Here’s the logic of girls’ empowerment programs: educate girls and economic benefits will follow.

The data tells us that educated girls stay in school longer, marry and reproduce later, and enter the workforce as higher wage earners. Compared to men, they are more likely to reinvest their wages into their families. This, in turn, allows for intergenerational benefits to accrue and overtime communities will lift themselves from poverty.

That’s all very nice.

But what kind of empowerment is that which makes you a gendered instrument of another’s agenda?

 
“Women in development” programs started in the 1970s and have since rapidly proliferated. And today it’s hard not to support “gender mainstreaming” without sounding like a complete misogynist.

Supporting girls’ empowerment is one thing (great). But supporting its logic is something entirely different (maybe less great).

In the dominant logic described above, the end goal is economic growth for development. The end goal is not the betterment of women’s choices—what I would argue makes for real empowerment—even if improved choices happens as a side consequence.

The dominant logic has been prescribed by “experts”, people in the Global North.

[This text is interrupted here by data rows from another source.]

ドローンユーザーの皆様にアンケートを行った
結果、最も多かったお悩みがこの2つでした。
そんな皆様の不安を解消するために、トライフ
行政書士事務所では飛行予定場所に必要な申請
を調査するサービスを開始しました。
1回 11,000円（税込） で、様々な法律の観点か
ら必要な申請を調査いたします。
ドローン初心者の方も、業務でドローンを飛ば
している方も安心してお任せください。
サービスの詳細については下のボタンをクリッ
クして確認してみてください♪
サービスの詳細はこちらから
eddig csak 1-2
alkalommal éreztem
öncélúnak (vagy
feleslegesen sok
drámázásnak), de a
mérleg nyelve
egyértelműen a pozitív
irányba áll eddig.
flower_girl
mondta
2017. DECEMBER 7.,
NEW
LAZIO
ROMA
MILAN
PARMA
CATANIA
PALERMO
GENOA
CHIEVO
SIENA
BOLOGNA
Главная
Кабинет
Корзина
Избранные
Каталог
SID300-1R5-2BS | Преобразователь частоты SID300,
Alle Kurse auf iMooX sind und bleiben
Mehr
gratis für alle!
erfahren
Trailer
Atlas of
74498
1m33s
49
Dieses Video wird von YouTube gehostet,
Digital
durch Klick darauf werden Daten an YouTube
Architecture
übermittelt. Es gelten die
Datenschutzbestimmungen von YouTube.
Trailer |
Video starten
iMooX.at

These “experts” determine the narrative; they call the shots. And the narrative they choose (and not the girls/women themselves) is one of lifting people out of poverty, not empowering women for the sake of it.

They flatten the complex experiences of women into a single

“generic gendered female body—the poor woman with an expertly understood set of needs and rights…..who needed to be managed, educated, trained for work and local decision making and controlled reproductively and sexually through a series of development processes designed for ‘women’s empowerment.” (Mukhopadhyay, 2014)

So as we flail our arms and yell “Feedback!” and “Empowerment!” it behooves us to be careful what we mean.

If sometimes feedback doesn’t turn out to be the smart thing to do—that is positively correlated with the outcomes of interest—it doesn’t mean that all was in vain.

 
It could be that the very act of collecting feedback is empowering. It could be that collecting feedback, in itself, is enough.